[Work instructions]:
A picture-free, exact reproduction of the listing that follows is required.
Raw data: Begin
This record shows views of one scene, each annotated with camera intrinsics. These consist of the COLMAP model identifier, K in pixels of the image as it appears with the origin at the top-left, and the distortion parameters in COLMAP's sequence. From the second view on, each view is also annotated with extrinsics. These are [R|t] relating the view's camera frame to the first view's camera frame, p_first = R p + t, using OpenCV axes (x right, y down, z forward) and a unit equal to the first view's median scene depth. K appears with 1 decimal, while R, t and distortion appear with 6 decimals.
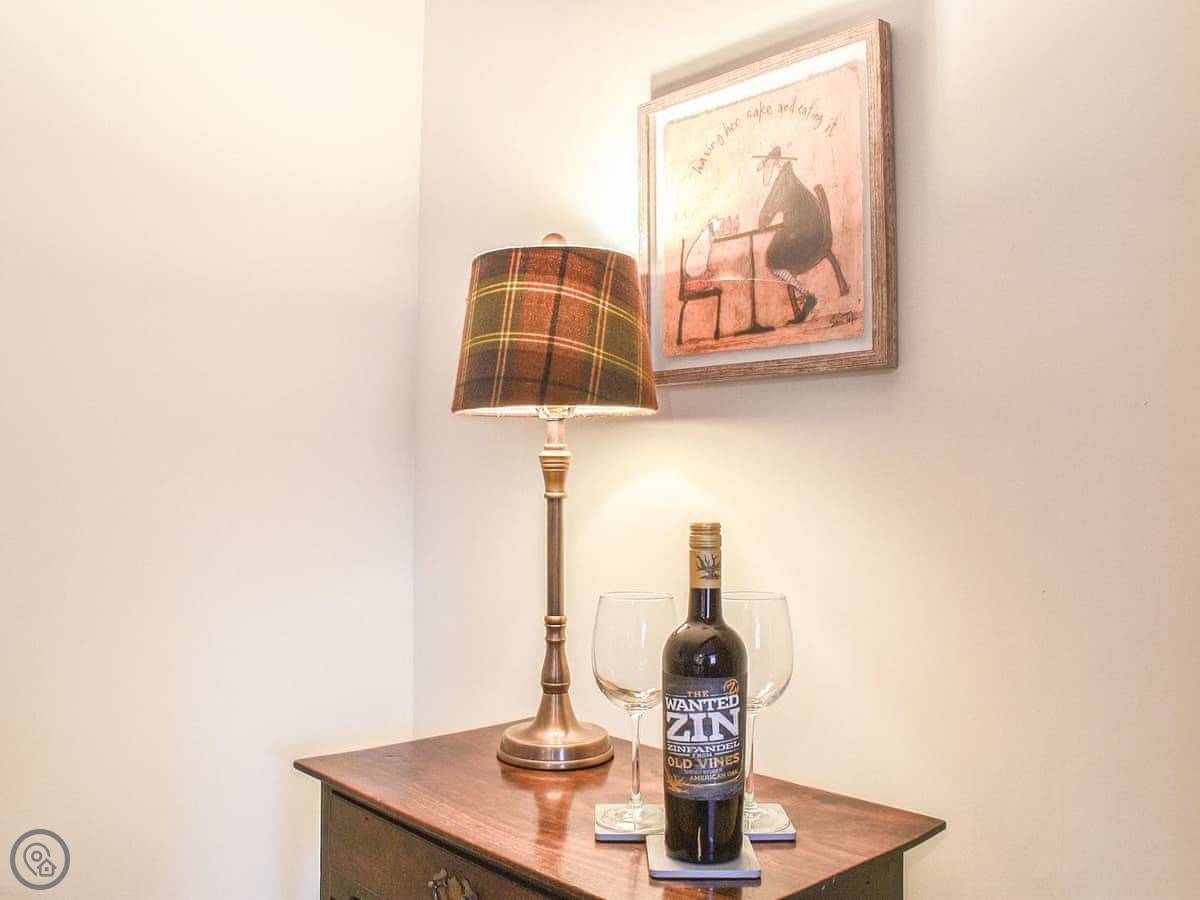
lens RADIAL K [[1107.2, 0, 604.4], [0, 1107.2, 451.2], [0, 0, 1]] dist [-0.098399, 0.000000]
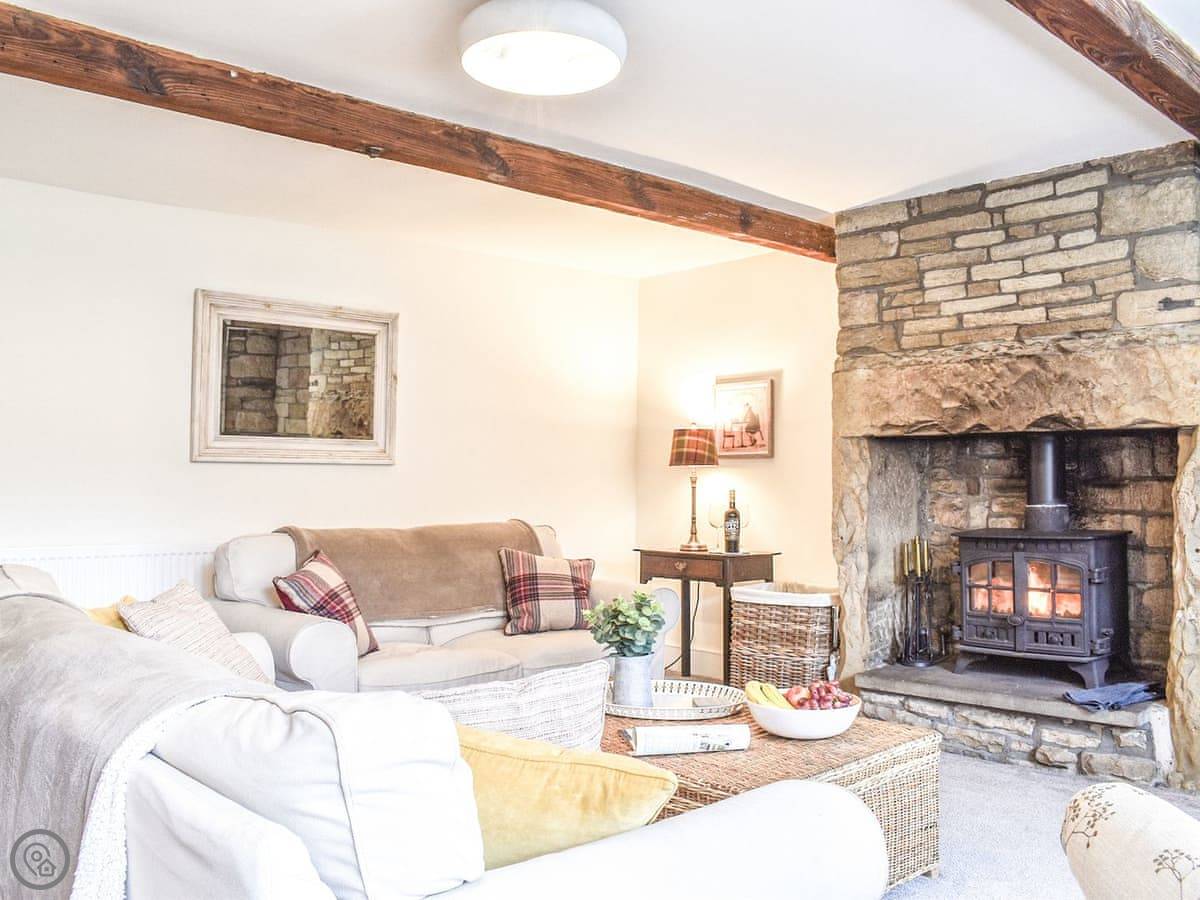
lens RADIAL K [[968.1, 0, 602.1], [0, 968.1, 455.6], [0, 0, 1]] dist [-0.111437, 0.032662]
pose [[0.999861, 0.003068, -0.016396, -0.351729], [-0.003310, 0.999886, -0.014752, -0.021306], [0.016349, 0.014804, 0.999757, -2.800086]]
Raw data: End
[Task result]:
This record shows views of one scene, each annotated with camera intrinsics. These consist of the COLMAP model identifier, K in pixels of the image as it appears with the origin at the top-left, and the distortion parameters in COLMAP's sequence. From the second view on, each view is also annotated with extrinsics. These are [R|t] relating the view's camera frame to the first view's camera frame, p_first = R p + t, using OpenCV axes (x right, y down, z forward) and a unit equal to the first view's median scene depth. K appears with 1 decimal, while R, t and distortion appear with 6 decimals.
lens RADIAL K [[1107.2, 0, 604.4], [0, 1107.2, 451.2], [0, 0, 1]] dist [-0.098399, 0.000000]
lens RADIAL K [[968.1, 0, 602.1], [0, 968.1, 455.6], [0, 0, 1]] dist [-0.111437, 0.032662]
pose [[0.999861, 0.003068, -0.016396, -0.351729], [-0.003310, 0.999886, -0.014752, -0.021306], [0.016349, 0.014804, 0.999757, -2.800086]]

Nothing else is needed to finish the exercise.